I've utilized an answer in this post and have the following code working.
import requests
from bs4 import BeautifulSoup
import pandas as pd
res = requests.get("https://www.test.com/")
browser.find_by_tag('table[class='test-table']')
soup = BeautifulSoup(browser.html, 'html.parser')
columns = [i.get_text(strip=True) for i in soup.table.find_all("th")]
data = []
df = pd.DataFrame(data,columns=columns)
#add new column for the url
df.insert(loc=1,column='url',value="url")
for tr in soup.table.find("tbody").find_all("tr"):
data.append([td.get_text(strip=True) for td in tr.find_all("td")])
df.to_excel("data.xlsx", index=False)
I am trying to modify it saving urls into two different columns in my dataframe
import requests
from bs4 import BeautifulSoup
import pandas as pd
res = requests.get("https://www.test.com/")
browser.find_by_tag('table[class='test-table']')
soup = BeautifulSoup(browser.html, 'html.parser')
columns = [i.get_text(strip=True) for i in soup.table.find_all("th")]
data = []
df = pd.DataFrame(data,columns=columns)
#add new column for the url
df.insert(loc=1,column='url',value="url")
for tr in soup.table.find("tbody").find_all("tr"):
for td in tr.find_all("td"):
#check td for url, if there, save the href and text into separate columns
df.to_excel("data.xlsx", index=False)
In the td for loop i want to check the td for a url ( tag) and if its there, save the text ("Google Search") AND the href ("http://www.google.com") inside the current td. If it is not there then save the current td text to the approprate dataframe column.

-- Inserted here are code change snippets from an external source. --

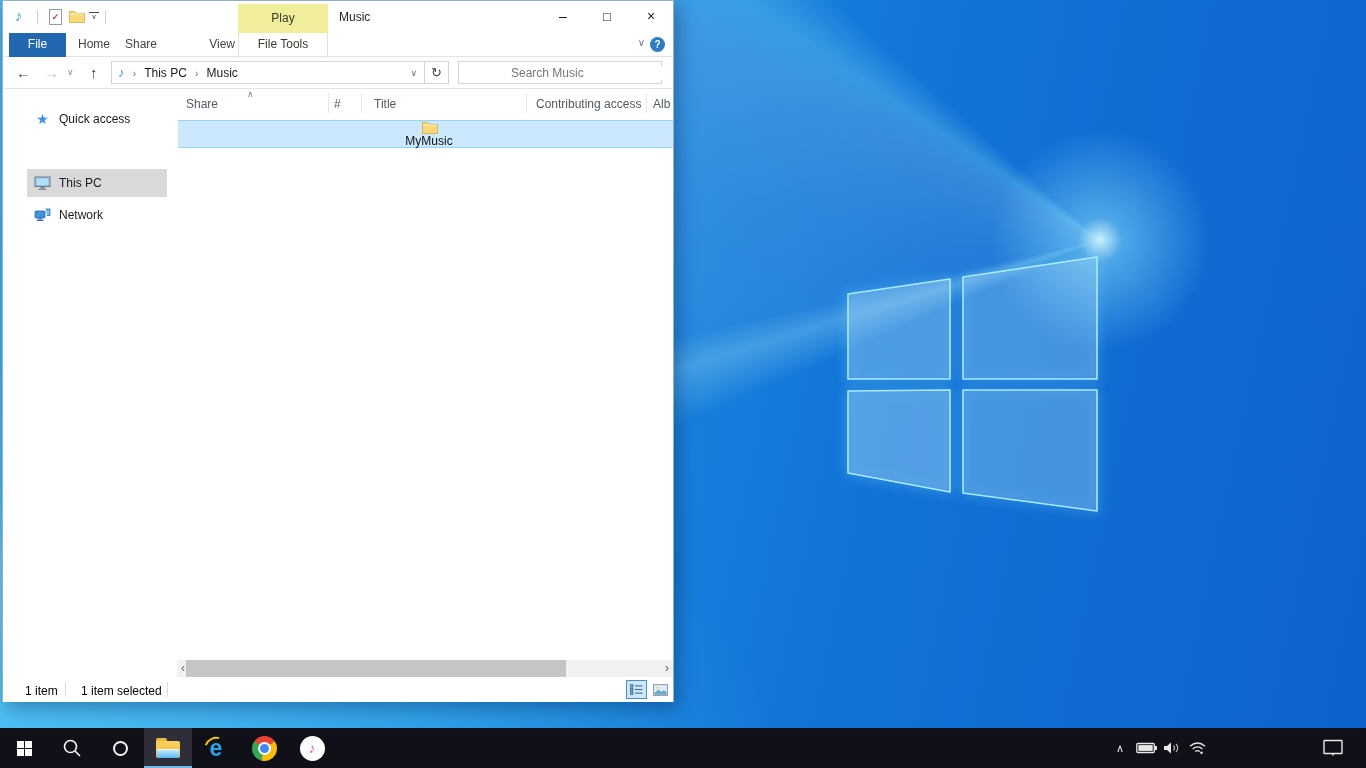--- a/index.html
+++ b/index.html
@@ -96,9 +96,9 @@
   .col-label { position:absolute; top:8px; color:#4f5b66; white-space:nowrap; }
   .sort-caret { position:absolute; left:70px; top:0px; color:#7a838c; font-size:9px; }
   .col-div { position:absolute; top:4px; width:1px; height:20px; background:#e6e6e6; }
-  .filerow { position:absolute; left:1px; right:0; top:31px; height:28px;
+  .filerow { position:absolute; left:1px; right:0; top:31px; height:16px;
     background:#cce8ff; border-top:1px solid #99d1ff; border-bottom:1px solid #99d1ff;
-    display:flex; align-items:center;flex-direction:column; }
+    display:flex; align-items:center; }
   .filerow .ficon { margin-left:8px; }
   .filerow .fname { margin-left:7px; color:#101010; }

example table that i am trying to parse and save to excel
<table class="test-table">
<thead>
<tr>
<th>Site</th>
<th>Name</th>
<th>Addr</th>
<th>City</th>
<th>World</th>
</tr>
</thead>
<tbody>
<tr>
<td><a href="http://www.google.com">Google Search</a></td>
<td>John Doe</td>
<td>555 Smart St</td>
<td>North Pole</td>
<td>Earth</td>
</tr>
</tbody>
Desired output excel columns | Site name | URL | Name | address | city | World | | -------- | -------------- | -------------- | -------------- | -------------- | -------------- | | Google Search| https://www.google.com |John Doe |555 Smart St |North Pole |Earth |
In the td loop, i need help doing:
- checking the current td for the presence of the /href tag
- If its a URL, split its parts and save the text and the href to separate dataframe columns
- If not a url, continue to save text to dataframe
Thanks in advance!